> **Goal of the exercise**
Lines before the one containing "Show me the light switch with a single point." in the records below are to be left out; that line and all after it, through the end, are to be retyped exactly.

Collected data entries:
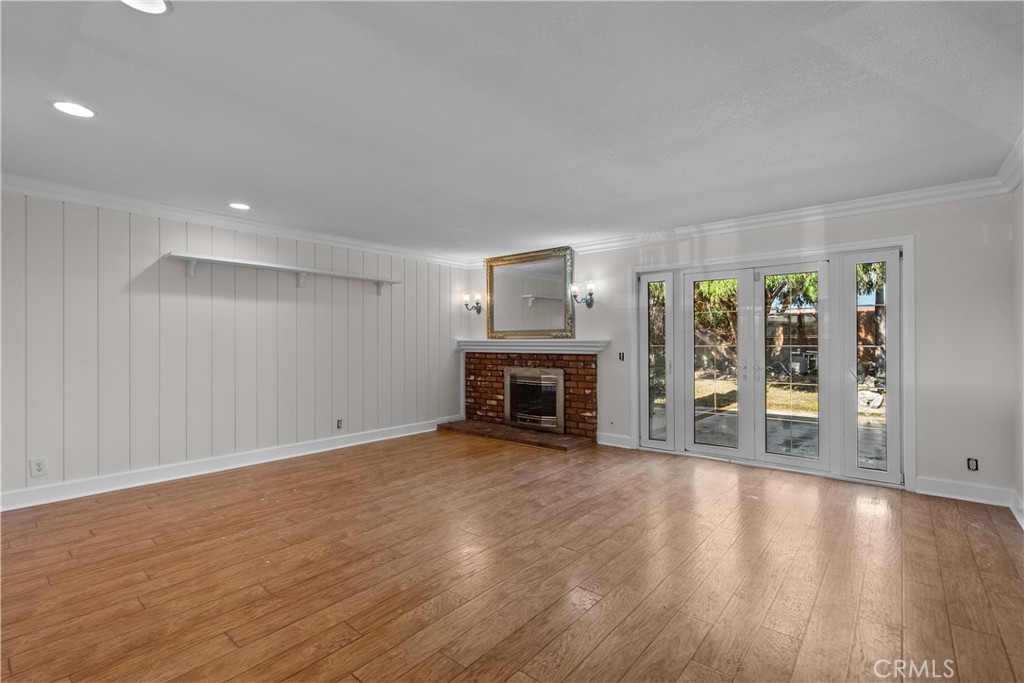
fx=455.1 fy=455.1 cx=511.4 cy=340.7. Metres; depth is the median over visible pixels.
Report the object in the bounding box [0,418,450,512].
baseboard
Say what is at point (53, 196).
crown molding
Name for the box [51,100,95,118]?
recessed light
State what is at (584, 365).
brick fireplace
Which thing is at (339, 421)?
wall socket
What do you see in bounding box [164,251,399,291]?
wall shelf
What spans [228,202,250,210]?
recessed light
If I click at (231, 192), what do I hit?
ceiling
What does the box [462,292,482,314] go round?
wall sconce
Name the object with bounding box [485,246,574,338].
mirror
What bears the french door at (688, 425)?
in the back wall at (928, 466)
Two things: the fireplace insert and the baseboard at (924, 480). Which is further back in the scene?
the fireplace insert
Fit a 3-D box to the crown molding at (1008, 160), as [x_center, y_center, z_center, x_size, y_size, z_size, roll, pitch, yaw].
[1.908,-1.150,1.279,0.112,0.118,5.477,0,0,40]
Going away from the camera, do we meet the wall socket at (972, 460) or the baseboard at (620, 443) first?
the wall socket at (972, 460)
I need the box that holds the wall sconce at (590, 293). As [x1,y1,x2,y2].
[570,280,594,307]
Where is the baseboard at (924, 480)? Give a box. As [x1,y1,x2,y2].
[912,476,1011,506]
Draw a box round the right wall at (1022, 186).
[1012,176,1023,526]
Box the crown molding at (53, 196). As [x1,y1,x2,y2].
[0,173,473,268]
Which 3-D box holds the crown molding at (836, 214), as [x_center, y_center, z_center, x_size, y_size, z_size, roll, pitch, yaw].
[1.566,-1.141,5.035,5.376,0.109,0.097,0,0,40]
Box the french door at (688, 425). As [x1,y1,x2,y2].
[636,239,909,487]
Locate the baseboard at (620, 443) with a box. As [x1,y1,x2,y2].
[596,432,632,448]
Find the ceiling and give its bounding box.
[0,0,1023,260]
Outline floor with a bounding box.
[0,430,1023,682]
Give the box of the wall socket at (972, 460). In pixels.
[966,457,978,471]
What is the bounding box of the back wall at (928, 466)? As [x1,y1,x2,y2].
[459,191,1012,502]
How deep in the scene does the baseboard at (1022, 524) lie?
3.14 m
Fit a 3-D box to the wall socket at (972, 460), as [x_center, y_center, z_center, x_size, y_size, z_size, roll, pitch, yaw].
[3.563,0.955,3.520,0.066,0.102,0.009,0,0,40]
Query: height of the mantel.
0.159 m
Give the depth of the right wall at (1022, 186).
3.17 m
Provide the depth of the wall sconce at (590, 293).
5.56 m
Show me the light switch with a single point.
(620, 357)
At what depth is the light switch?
5.34 m
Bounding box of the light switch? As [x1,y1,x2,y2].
[618,351,625,360]
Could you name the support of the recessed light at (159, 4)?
in the ceiling
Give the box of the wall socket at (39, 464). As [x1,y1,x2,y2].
[29,457,46,477]
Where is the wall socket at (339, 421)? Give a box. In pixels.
[335,418,343,429]
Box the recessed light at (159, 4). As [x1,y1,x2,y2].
[120,0,171,14]
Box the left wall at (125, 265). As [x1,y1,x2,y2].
[0,187,467,504]
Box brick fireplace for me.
[454,349,599,447]
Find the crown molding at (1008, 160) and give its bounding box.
[995,130,1023,193]
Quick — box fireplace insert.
[503,365,564,431]
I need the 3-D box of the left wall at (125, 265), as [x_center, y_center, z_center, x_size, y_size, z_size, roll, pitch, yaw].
[-2.610,0.016,4.771,0.155,2.454,5.971,0,0,40]
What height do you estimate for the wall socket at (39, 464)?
0.128 m
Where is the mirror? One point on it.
(560, 311)
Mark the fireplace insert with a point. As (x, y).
(550, 419)
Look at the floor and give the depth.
2.40 m
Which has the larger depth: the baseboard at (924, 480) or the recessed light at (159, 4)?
the baseboard at (924, 480)
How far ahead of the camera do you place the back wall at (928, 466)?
3.65 m
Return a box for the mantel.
[454,338,608,353]
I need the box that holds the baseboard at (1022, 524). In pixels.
[1010,490,1023,529]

> **Reply**
Show me the light switch with a single point.
(620, 357)
At what depth is the light switch?
5.34 m
Bounding box of the light switch? As [x1,y1,x2,y2].
[618,351,625,360]
Could you name the support of the recessed light at (159, 4)?
in the ceiling
Give the box of the wall socket at (39, 464). As [x1,y1,x2,y2].
[29,457,46,477]
Where is the wall socket at (339, 421)? Give a box. In pixels.
[335,418,343,429]
Box the recessed light at (159, 4). As [x1,y1,x2,y2].
[120,0,171,14]
Box the left wall at (125, 265). As [x1,y1,x2,y2].
[0,187,467,504]
Box brick fireplace for me.
[454,349,599,447]
Find the crown molding at (1008, 160) and give its bounding box.
[995,130,1023,193]
Quick — box fireplace insert.
[503,365,564,431]
I need the 3-D box of the left wall at (125, 265), as [x_center, y_center, z_center, x_size, y_size, z_size, roll, pitch, yaw].
[-2.610,0.016,4.771,0.155,2.454,5.971,0,0,40]
What height do you estimate for the wall socket at (39, 464)?
0.128 m
Where is the mirror? One point on it.
(560, 311)
Mark the fireplace insert with a point. As (x, y).
(550, 419)
Look at the floor and give the depth.
2.40 m
Which has the larger depth: the baseboard at (924, 480) or the recessed light at (159, 4)?
the baseboard at (924, 480)
How far ahead of the camera do you place the back wall at (928, 466)?
3.65 m
Return a box for the mantel.
[454,338,608,353]
I need the box that holds the baseboard at (1022, 524). In pixels.
[1010,490,1023,529]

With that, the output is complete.